* Goal of the exercise
Write out exactly, and only, the lines below from the line with "Архив статей" through the line with "is helemaal aan"; pictures do not belong in the copy.

*** Records supplied ***

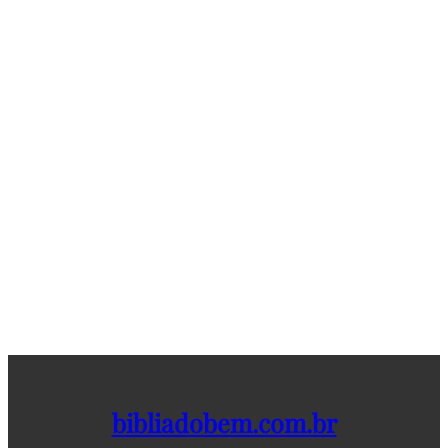
bibliadobem.com.br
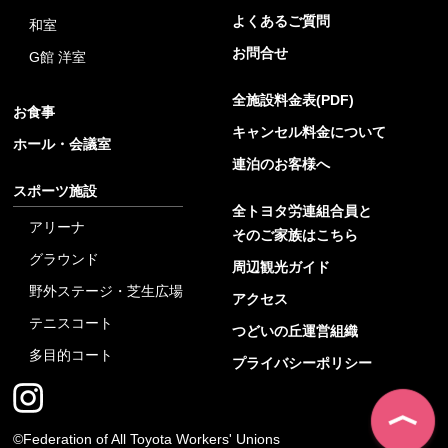
よくあるご質問
和室
お問合せ
G館 洋室
全施設料金表(PDF)
お食事
キャンセル料金について
ホール・会議室
連泊のお客様へ
スポーツ施設
全トヨタ労連組合員と
アリーナ
そのご家族はこちら
グラウンド
周辺観光ガイド
野外ステージ・芝生広場
アクセス
テニスコート
つどいの丘運営組織
多目的コート
プライバシーポリシー
©Federation of All Toyota Workers' Unions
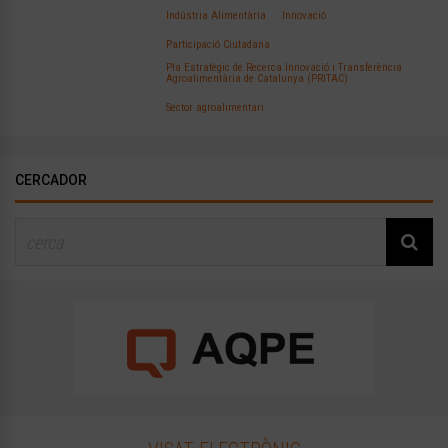
Indústria Alimentària
Innovació
Participació Ciutadana
Pla Estratègic de Recerca Innovació i Transferència
Agroalimentària de Catalunya (PRITAC)
Sector agroalimentari
CERCADOR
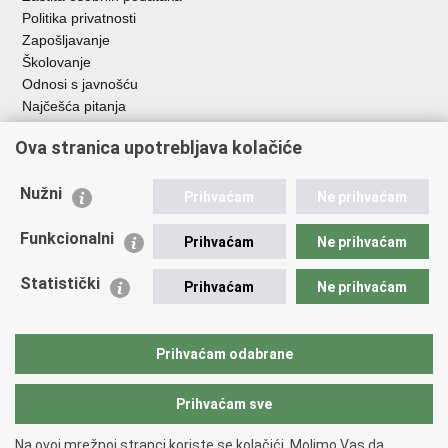
Politika privatnosti
Zapošljavanje
Školovanje
Odnosi s javnošću
Najčešća pitanja
Ova stranica upotrebljava kolačiće
Važne poveznice
Ministarstvo unutarnjih poslova RH
Nužni
Prihvaćam
Ne prihvaćam
EMN Nacionalna kontaktna točka za Republiku Hrvatsku
Policijske uprave
Funkcionalni
Prihvaćam
Ne prihvaćam
Policijska akademija
Muzej policije
Statistički
Prihvaćam
Ne prihvaćam
Zaklada policijske solidarnosti
Dom zdravlja MUP-a
Sindikati
Prihvaćam odabrane
Udruge
Prihvaćam sve
Povratak na vrh
Na ovoj mrežnoj stranci koriste se kolačići. Molimo Vas da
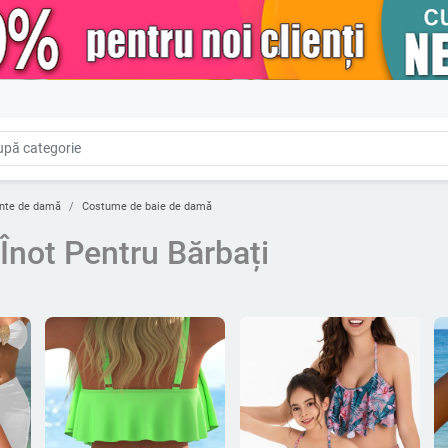
nte de damă
Costume de baie de damă
 Înot Pentru Bărbați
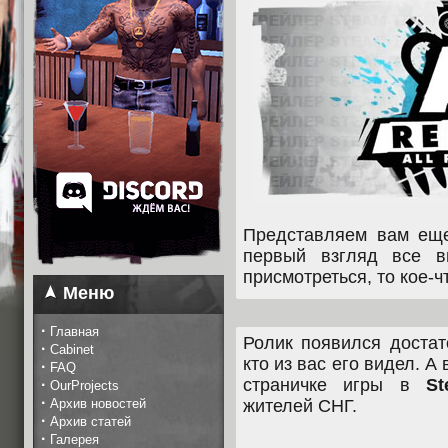
Представляем вам ещ
первый взгляд все в
присмотреться, то кое-
Меню
·
Главная
Ролик появился достат
·
Cabinet
кто из вас его видел. А 
·
FAQ
страничке игры в
St
·
OurProjects
·
Архив новостей
жителей СНГ.
·
Архив статей
·
Галерея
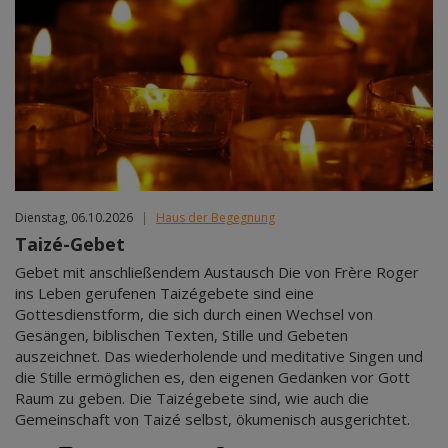
Dienstag, 06.10.2026
|
Haus der Begegnung
Taizé-Gebet
Gebet mit anschließendem Austausch Die von Frère Roger
ins Leben gerufenen Taizégebete sind eine
Gottesdienstform, die sich durch einen Wechsel von
Gesängen, biblischen Texten, Stille und Gebeten
auszeichnet. Das wiederholende und meditative Singen und
die Stille ermöglichen es, den eigenen Gedanken vor Gott
Raum zu geben. Die Taizégebete sind, wie auch die
Gemeinschaft von Taizé selbst, ökumenisch ausgerichtet.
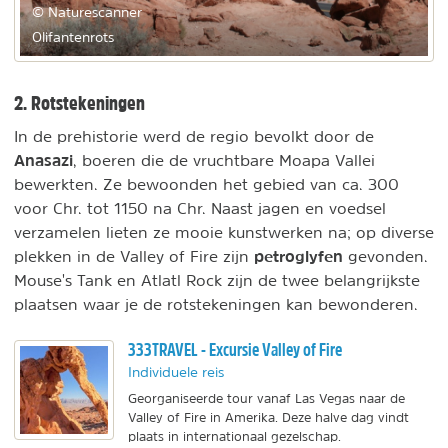
© Naturescanner
Olifantenrots
2. Rotstekeningen
In de prehistorie werd de regio bevolkt door de
Anasazi
, boeren die de vruchtbare Moapa Vallei
bewerkten. Ze bewoonden het gebied van ca. 300
voor Chr. tot 1150 na Chr. Naast jagen en voedsel
verzamelen lieten ze mooie kunstwerken na; op diverse
petroglyfen
plekken in de Valley of Fire zijn
gevonden.
Mouse's Tank en Atlatl Rock zijn de twee belangrijkste
plaatsen waar je de rotstekeningen kan bewonderen.
333TRAVEL - Excursie Valley of Fire
Individuele reis
Georganiseerde tour vanaf Las Vegas naar de
Valley of Fire in Amerika. Deze halve dag vindt
plaats in internationaal gezelschap.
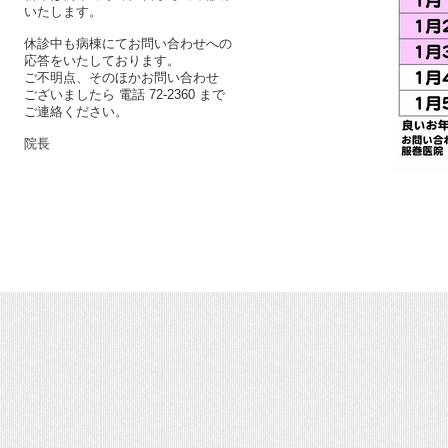
いたします。
休診中も病棟にてお問い合わせへの
応答をいたしております。
ご不明点、そのほかお問い合わせ
ございましたら 電話 72-2360 まで
ご連絡ください。
院長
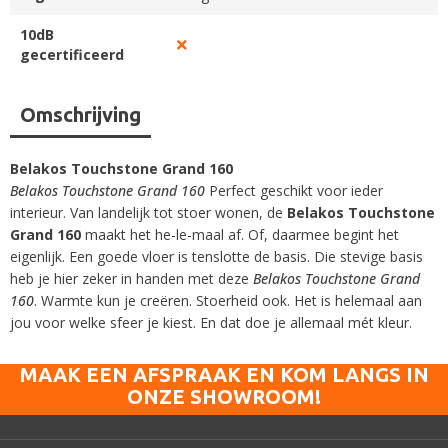
10dB
gecertificeerd
Omschrijving
Belakos Touchstone Grand 160
Belakos Touchstone Grand 160
Perfect geschikt voor ieder
interieur. Van landelijk tot stoer wonen, de
Belakos Touchstone
Grand 160
maakt het he-le-maal af. Of, daarmee begint het
eigenlijk. Een goede vloer is tenslotte de basis. Die stevige basis
heb je hier zeker in handen met deze
Belakos Touchstone Grand
160
. Warmte kun je creëren. Stoerheid ook. Het is helemaal aan
jou voor welke sfeer je kiest. En dat doe je allemaal mét kleur.
MAAK EEN AFSPRAAK EN KOM LANGS IN
ONZE SHOWROOM!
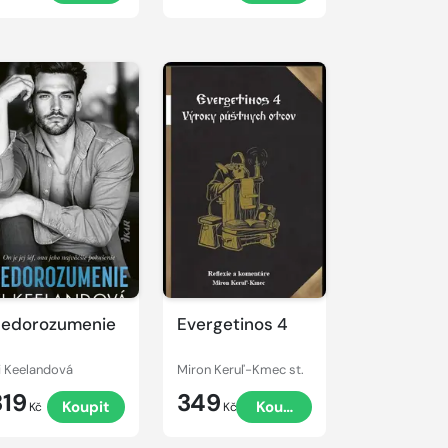
edorozumenie
Evergetinos 4
i Keelandová
Miron Keruľ-Kmec st.
319
349
Koupit
Koupit
Kč
Kč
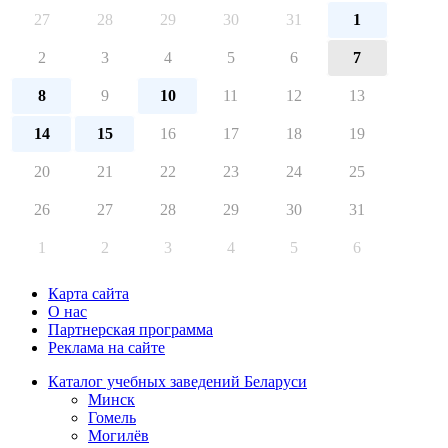
День открытых дверей в Детском Учебном Центре
27
28
29
30
31
1
Минск
15.08.2026
2
3
4
5
6
7
День открытых дверей в IT ШАГ
Минск
8
9
10
11
12
13
15.08.2026
Эксклюзивное мероприятие! Профориентационная
конференция 15 августа в 12.00
14
15
16
17
18
19
Гомель
15.08.2026
20
21
22
23
24
25
26
27
28
29
30
31
1
2
3
4
5
6
Карта сайта
О нас
Партнерская программа
Реклама на сайте
Каталог учебных заведений Беларуси
Минск
Гомель
Могилёв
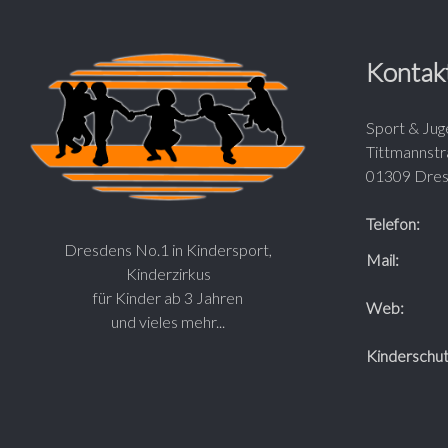
Kontak
Sport & Jug
Tittmannst
01309 Dre
Telefon:
Dresdens No.1 in Kindersport,
Mail:
Kinderzirkus
für Kinder ab 3 Jahren
Web:
und vieles mehr...
Kinderschut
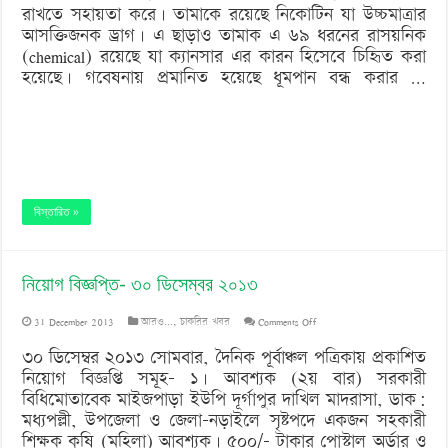
রাখতে সহায়তা করে। তামাকে রয়েছে নিকোটিন যা উচ্চমাত্রার
আসক্তিজনক ড্রাগ। এ ছাড়াও তামাক এ ৬৯ ধরনের রাসয়নিক
(chemical) রয়েছে যা ক্যানসার এর কারন হিসেবে চিহিৃত করা
হয়েছে। গবেষনায় প্রমানিত হয়েছে ধূমপান বন্ধ করার …
বিস্তারিত »
নিয়োগ বিজ্ঞপ্তি- ৩০ ডিসেম্বর ২০১৩
on
31 December 2013
আরও...
,
চাকরির খবর
Comments Off
নিয়োগ
৩০ ডিসেম্বর ২০১৩ সোমবার, দৈনিক পূর্বাঞ্চল পত্রিকায় প্রকাশিত
নিয়োগ বিজ্ঞপ্তি সমূহ- ১। আবশ্যক (২য় বার) সরকারী
বিজ্ঞপ্তি-
বিধিমোতাবেক মাইজপাড়া ইউপি দূর্গাপুর দাখিল মাদরাসা, ডাক:
৩০
মধ্যপল্লী, উপজেলা ও জেলা-নড়াইলে সৃষ্টপদে একজন সহকারী
শিক্ষক কৃষি (মহিলা) আবশ্যক। ৫০০/- টাকার পোস্টাল অর্ডার ও
ডিসেম্বর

***

* Written answer
Архив статей
·
Галерея
Dienstag, 06.10.2026
|
Haus der Begegnung
Taizé-Gebet
Gebet mit anschließendem Austausch Die von Frère Roger
ins Leben gerufenen Taizégebete sind eine
Gottesdienstform, die sich durch einen Wechsel von
Gesängen, biblischen Texten, Stille und Gebeten
auszeichnet. Das wiederholende und meditative Singen und
die Stille ermöglichen es, den eigenen Gedanken vor Gott
Raum zu geben. Die Taizégebete sind, wie auch die
Gemeinschaft von Taizé selbst, ökumenisch ausgerichtet.
© Naturescanner
Olifantenrots
2. Rotstekeningen
In de prehistorie werd de regio bevolkt door de
Anasazi
, boeren die de vruchtbare Moapa Vallei
bewerkten. Ze bewoonden het gebied van ca. 300
voor Chr. tot 1150 na Chr. Naast jagen en voedsel
verzamelen lieten ze mooie kunstwerken na; op diverse
petroglyfen
plekken in de Valley of Fire zijn
gevonden.
Mouse's Tank en Atlatl Rock zijn de twee belangrijkste
plaatsen waar je de rotstekeningen kan bewonderen.
333TRAVEL - Excursie Valley of Fire
Individuele reis
Georganiseerde tour vanaf Las Vegas naar de
Valley of Fire in Amerika. Deze halve dag vindt
plaats in internationaal gezelschap.
いたします。
休診中も病棟にてお問い合わせへの
応答をいたしております。
ご不明点、そのほかお問い合わせ
ございましたら 電話 72-2360 まで
ご連絡ください。
院長
10dB
gecertificeerd
Omschrijving
Belakos Touchstone Grand 160
Belakos Touchstone Grand 160
Perfect geschikt voor ieder
interieur. Van landelijk tot stoer wonen, de
Belakos Touchstone
Grand 160
maakt het he-le-maal af. Of, daarmee begint het
eigenlijk. Een goede vloer is tenslotte de basis. Die stevige basis
heb je hier zeker in handen met deze
Belakos Touchstone Grand
160
. Warmte kun je creëren. Stoerheid ook. Het is helemaal aan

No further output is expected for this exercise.